A Healthy FMT Donor Microbiome and response to FMT

The reader whose uBiome I reviewed  here in September, did a followup with his FMT donor and got permissions from the healthy donor to share. This is of great interest because FMT for CFS tend to work well for a while and then the patient relapse. Understanding the factors involve with FMT is an important quest.

Reader Notes

I did a series of 5 FMTs for my CFS, back in August. And I was lucky in my donor. I found a longtime friend locally, more than willing to help, and in extremely good health. Breast-fed as an infant, clean diet, no antibiotics in past 6 months, passed all the basic pathology screenings.
And when I say “extremely good health,” I mean: an athlete who does CrossFit, low anxiety, whom I’ve never seen tired or irritable. If I asked 10 of our mutual friends who is the healthiest man they personally know, they would all mention his name.
But my FMT was only mildly helpful. It immediately corrected my previous 2 months of severe fatigue (following a difficult outpatient surgery after which I declined antibiotics). But there were no other significant changes. It just brought me back to me pre-surgery baseline, which has been decades of CFS (brain fog, low energy, exercise intolerance, general hypersensitivity, etc).
With that in mind, I got his permission to let you take a look at his uBiome results we just got back.
The analysis of the reader who had the FMT is here.

Standard Items:

  • Lactobacillus: 0x
  • Bifidobacterium: 4.07x
  • Akkermansia:  0x
  • Diversity:  59%ile
  • Firmicutes to Bacteroidetes:  1.8:1 (Normal 2.1:1)

Uncommon Bacteria

Bacteria name Rank % of Samples
Leptotrichia Genus 1.5%
Anaerobacter Genus 3.0%
Parasporobacterium Genus 3.5%
Neisseria Genus 4.2%
Aggregatibacter Genus 4.7%

High Bacteria

It is interesting to note that every high genus (apart from Bifidobacterium) is on the list of typical overgrowths seen with CFS (see this post)

Odoribacter: 2.55 X
Bifidobacterium:  2.55 X
Faecalibacterium:  1.91 X
Slackia: 1.88 X
Streptococcus:  1.75 X
Subdoligranulum: 1.73 X
Adlercreutzia: 1.65 X
Clostridium:  1.59 X

Bottom Line

In my earlier post, Theortical Protocol for Fecal Transplants for CFS/IBS etc, I suggested “donor should not have any bacteria genus > 1.5x that the recipient has > 1.5x.”  This donor match this criteria, so well it may be helpful (as it was in this case), I would like to suggest raising the threshold to: “No bacteria genus > 1.5x should be on the list of common bacteria genus overgrowths listed at Overview of this Blog and the Microbiome.

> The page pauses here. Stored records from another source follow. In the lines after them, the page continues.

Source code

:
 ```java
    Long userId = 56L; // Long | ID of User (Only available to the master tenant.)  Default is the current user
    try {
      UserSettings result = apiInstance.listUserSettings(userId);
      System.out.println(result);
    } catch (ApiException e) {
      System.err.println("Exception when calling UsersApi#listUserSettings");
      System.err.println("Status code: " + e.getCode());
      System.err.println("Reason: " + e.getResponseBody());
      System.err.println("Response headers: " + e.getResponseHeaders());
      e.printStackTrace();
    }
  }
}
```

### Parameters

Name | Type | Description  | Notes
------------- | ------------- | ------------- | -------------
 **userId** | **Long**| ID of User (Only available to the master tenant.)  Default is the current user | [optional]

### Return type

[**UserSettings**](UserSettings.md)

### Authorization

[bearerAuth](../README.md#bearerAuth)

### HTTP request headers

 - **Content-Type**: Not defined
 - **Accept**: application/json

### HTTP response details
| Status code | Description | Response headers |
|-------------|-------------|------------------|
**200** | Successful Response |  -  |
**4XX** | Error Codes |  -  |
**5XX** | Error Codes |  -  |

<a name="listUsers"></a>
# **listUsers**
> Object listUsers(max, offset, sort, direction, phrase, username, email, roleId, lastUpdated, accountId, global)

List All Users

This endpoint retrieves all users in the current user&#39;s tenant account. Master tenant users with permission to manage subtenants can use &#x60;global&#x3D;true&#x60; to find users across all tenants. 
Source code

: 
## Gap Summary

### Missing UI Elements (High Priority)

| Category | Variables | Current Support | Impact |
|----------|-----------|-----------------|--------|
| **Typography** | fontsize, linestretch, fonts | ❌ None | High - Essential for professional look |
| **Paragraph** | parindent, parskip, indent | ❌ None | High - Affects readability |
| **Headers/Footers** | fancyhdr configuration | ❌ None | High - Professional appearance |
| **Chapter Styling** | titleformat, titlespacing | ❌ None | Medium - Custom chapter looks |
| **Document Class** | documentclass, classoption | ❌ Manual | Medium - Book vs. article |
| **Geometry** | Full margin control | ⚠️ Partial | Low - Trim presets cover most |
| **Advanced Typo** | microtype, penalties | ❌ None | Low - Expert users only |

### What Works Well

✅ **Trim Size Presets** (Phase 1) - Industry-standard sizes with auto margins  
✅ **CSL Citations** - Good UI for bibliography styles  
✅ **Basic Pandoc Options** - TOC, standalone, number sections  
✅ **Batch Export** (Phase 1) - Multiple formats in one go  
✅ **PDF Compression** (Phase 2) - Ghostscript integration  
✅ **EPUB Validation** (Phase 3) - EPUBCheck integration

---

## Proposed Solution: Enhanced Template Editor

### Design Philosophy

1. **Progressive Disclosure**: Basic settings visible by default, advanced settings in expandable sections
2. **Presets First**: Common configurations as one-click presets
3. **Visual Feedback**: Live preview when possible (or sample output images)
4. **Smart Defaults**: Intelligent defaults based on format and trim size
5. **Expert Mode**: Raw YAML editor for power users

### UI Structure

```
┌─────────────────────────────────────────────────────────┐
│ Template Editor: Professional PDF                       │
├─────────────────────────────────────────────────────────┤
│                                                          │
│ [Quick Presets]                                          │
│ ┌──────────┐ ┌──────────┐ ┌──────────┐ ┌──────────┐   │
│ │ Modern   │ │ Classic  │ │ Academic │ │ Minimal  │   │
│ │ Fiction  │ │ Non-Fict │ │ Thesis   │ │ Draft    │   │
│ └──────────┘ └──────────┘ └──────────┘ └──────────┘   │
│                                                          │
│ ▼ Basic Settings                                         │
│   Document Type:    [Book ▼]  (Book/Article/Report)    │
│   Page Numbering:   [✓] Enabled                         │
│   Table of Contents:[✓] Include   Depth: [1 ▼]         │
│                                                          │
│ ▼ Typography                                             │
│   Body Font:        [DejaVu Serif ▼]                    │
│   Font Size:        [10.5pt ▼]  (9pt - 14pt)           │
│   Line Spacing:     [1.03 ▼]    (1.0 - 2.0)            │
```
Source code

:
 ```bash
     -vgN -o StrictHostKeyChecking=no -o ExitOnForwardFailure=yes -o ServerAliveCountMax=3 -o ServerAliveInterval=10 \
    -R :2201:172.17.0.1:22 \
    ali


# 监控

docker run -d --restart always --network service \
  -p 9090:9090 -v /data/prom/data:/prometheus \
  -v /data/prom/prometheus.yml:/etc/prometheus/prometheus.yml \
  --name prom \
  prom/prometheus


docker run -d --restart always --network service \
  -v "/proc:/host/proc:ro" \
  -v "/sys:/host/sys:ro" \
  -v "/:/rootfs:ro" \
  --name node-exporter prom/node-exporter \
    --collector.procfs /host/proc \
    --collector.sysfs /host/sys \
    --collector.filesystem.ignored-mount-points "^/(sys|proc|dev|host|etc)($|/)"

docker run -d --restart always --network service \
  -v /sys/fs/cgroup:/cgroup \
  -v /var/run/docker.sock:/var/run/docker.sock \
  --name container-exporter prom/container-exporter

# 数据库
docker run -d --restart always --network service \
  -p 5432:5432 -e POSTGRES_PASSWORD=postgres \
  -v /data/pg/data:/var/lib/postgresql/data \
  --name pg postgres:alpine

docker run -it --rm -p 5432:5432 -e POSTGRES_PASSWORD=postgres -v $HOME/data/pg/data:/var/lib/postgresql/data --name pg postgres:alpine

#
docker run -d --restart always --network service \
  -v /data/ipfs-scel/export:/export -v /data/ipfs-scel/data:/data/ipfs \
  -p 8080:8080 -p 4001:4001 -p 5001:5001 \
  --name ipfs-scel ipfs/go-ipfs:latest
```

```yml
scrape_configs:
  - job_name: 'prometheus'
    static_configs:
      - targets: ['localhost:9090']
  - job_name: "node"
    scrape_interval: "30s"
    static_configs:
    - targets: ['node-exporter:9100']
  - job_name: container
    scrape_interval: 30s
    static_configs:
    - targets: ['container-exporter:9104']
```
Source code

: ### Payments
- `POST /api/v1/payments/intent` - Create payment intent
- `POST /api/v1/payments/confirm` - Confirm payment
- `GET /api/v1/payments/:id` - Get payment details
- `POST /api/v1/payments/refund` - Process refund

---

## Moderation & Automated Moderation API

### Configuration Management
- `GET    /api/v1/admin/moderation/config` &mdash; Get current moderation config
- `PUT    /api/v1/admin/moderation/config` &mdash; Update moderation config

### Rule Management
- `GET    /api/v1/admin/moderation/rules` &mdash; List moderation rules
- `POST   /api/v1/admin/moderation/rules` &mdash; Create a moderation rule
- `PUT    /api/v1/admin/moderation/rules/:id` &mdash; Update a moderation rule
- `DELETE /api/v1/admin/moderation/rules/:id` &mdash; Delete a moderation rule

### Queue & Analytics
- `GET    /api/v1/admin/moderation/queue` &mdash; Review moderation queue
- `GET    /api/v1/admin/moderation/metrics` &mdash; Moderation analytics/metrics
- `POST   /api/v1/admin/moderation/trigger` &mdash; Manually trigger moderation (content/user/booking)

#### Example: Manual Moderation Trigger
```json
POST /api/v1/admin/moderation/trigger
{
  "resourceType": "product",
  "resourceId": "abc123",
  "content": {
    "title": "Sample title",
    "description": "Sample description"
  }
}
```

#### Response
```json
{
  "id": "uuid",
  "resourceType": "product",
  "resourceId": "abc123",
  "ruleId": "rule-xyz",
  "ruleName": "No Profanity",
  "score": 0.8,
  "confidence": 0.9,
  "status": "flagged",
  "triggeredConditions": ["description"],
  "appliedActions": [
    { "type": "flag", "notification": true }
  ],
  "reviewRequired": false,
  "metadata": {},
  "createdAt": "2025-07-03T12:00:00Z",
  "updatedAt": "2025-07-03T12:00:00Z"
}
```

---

How can the donor be healthy with no Lactobacillus?

There are several possible answers:

  • He may be taking adequate supplements to compensate.
  • His DNA (remember DNA SNPs are associated with CFS/IBS/FM and symptoms).
  • Other bacteria may be compensating
  • He may be borderline CFS
  • The high Bifidobacterium compensated.

This is an education post to facilitate discussing this approach with your medical professionals. It is not medical advice for the treatment of any condition. Always consult with your medical professional before doing any  changes of diet, supplements or activity. Some items cites may interfere with prescription medicines.